Folglich sei man nun gezwungen, eine „Bereinigung“ durchzuführen. Und die wird Folgen haben, worauf die Kritiker verweisen:

Das »Zentralkomitee der deutschen Katholiken (ZdK) … (hat) vor einer Schwächung und Gefährdung der Erwachsenenbildung durch die Neuregelung des Umsatzsteuerrechts gewarnt. Der bisherige Gesetzentwurf würde zu einer erheblichen Einschränkung der derzeitigen Steuerbefreiung von vielen Angeboten der Weiterbildung führen und damit zu einer deutlichen Verteuerung der Angebote«, so wird der ZdK-Präsident Thomas Sternberg zitiert. Und auch von anderen Seiten wird Kritik vorgetragen, wie Tim Szent-Ivanyi berichtet:

»Die führenden Wohlfahrtsorganisationen machen jedoch in einem Schreiben an das Finanzministerium darauf aufmerksam, dass die nationalen Regierungen in dieser Frage einen Ermessensspielraum hätten. Dieser müsse genutzt werden.

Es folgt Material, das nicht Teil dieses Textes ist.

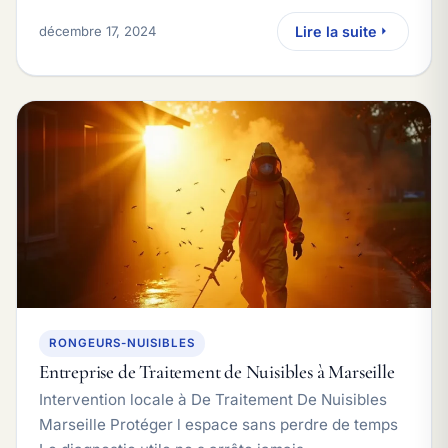
décembre 17, 2024
Lire la suite
RONGEURS-NUISIBLES
Entreprise de Traitement de Nuisibles à Marseille
Intervention locale à De Traitement De Nuisibles
Marseille Protéger l espace sans perdre de temps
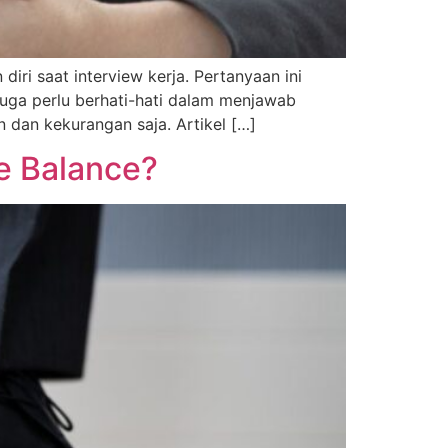
ri saat interview kerja. Pertanyaan ini
juga perlu berhati-hati dalam menjawab
n dan kekurangan saja. Artikel […]
e Balance?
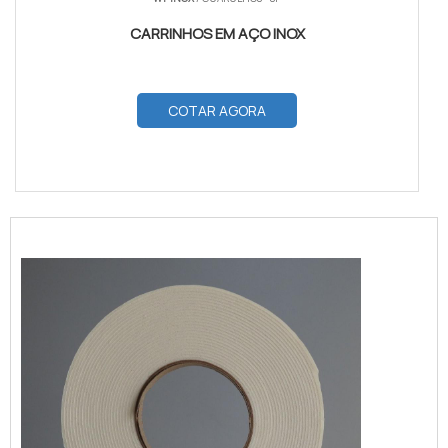
CARRINHOS EM AÇO INOX
COTAR AGORA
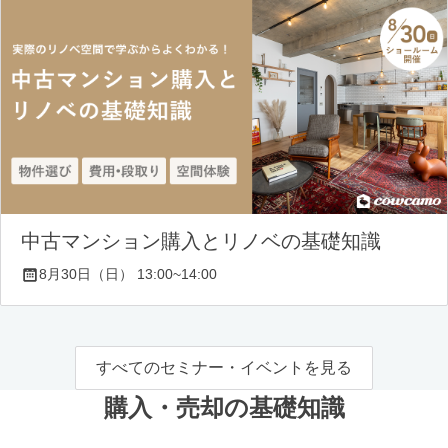
中古マンション購入とリノベの基礎知識
8月30日（日） 13:00~14:00
すべてのセミナー・イベントを見る
購入・売却の基礎知識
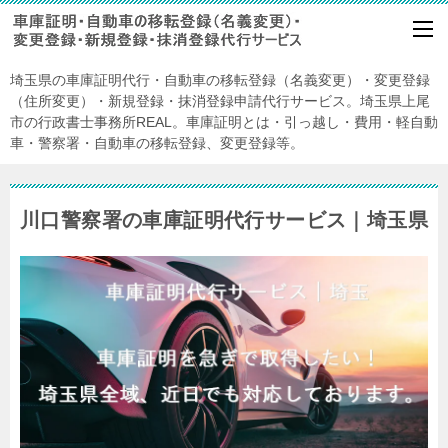
埼玉県の車庫証明代行・自動車の移転登録（名義変更）・変更登録
（住所変更）・新規登録・抹消登録申請代行サービス。埼玉県上尾
市の行政書士事務所REAL。車庫証明とは・引っ越し・費用・軽自動
車・警察署・自動車の移転登録、変更登録等。
川口警察署の車庫証明代行サービス｜埼玉県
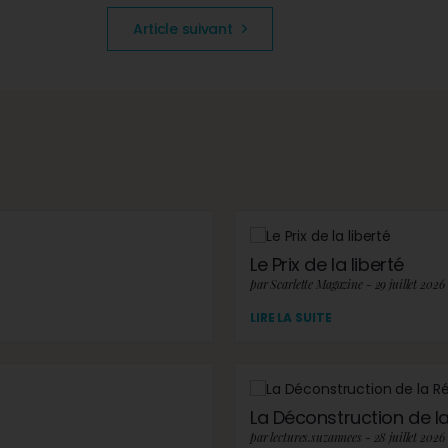
Article suivant
Le Prix de la liberté
par Scarlette Magazine - 29 juillet 2026
LIRE LA SUITE
La Déconstruction de la 
par lectures.suzannees - 28 juillet 2026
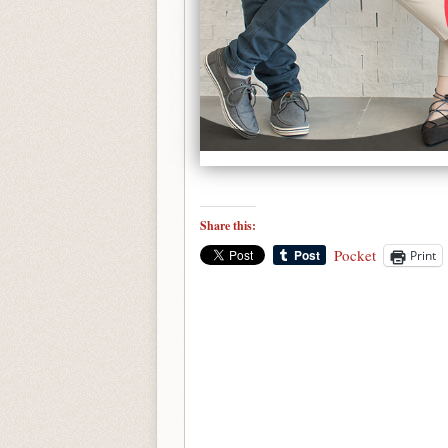
Share this:
Pocket
Print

Ansonsten drohe eine Verteuerung der von den Sozialverbänden angebotenen Leistungen.
Auch der Bundesrat hat die drohende Steuererhöhung inzwischen kritisiert. In einem in der vergangenen Woche gefassten Beschluss des Gesundheitsausschusses, der von der Mehrheit der Länder unterstützt wurde, wird die Bundesregierung aufgefordert, die Pläne zu überdenken. Der Wegfall der Steuerbefreiung und die daraus resultierenden Gebührenerhöhungen würden den Zugang zur Weiterbildung deutlich erschweren oder sogar verstellen, wird argumentiert.«

Und schlussendlich könnte man jetzt wirklich mal darüber nachdenken, was man offenbar alles für ein „reines Privatvergnügen“ hält. Fortbildungen für pflegende Angehörige sind aus einer gesellschaftspolitischen Perspektive alles andere als ein reines Privatvergnügen – die pflegenden Angehörigen stabilisieren das deutsche Pflegesystem, das ohne sie wohl kaum (übrigens aus den lohnbezogenen Beiträgen) finanzierbar wäre und in Minuten zusammenbrechen würde, wenn nur ein Teil der pflegenden Angehörigen das Handtuch schmeißen würde. Und selbst den Erste-Hilfe-Kurs, der verpflichtend ist, um einen Führerschein machen zu dürfen, kann man mit guten Argumenten angesichts der arbeitsmarktlichen Bedeutung eines Führerscheins hinsichtlich der Zuordnung als reines Privatvergnügen anders definieren.

Es bleibt abzuwarten, ob die Bundesregierung den von den Kritikern behaupteten Ermessensspielraum sieht und in Anspruch nehmen wird.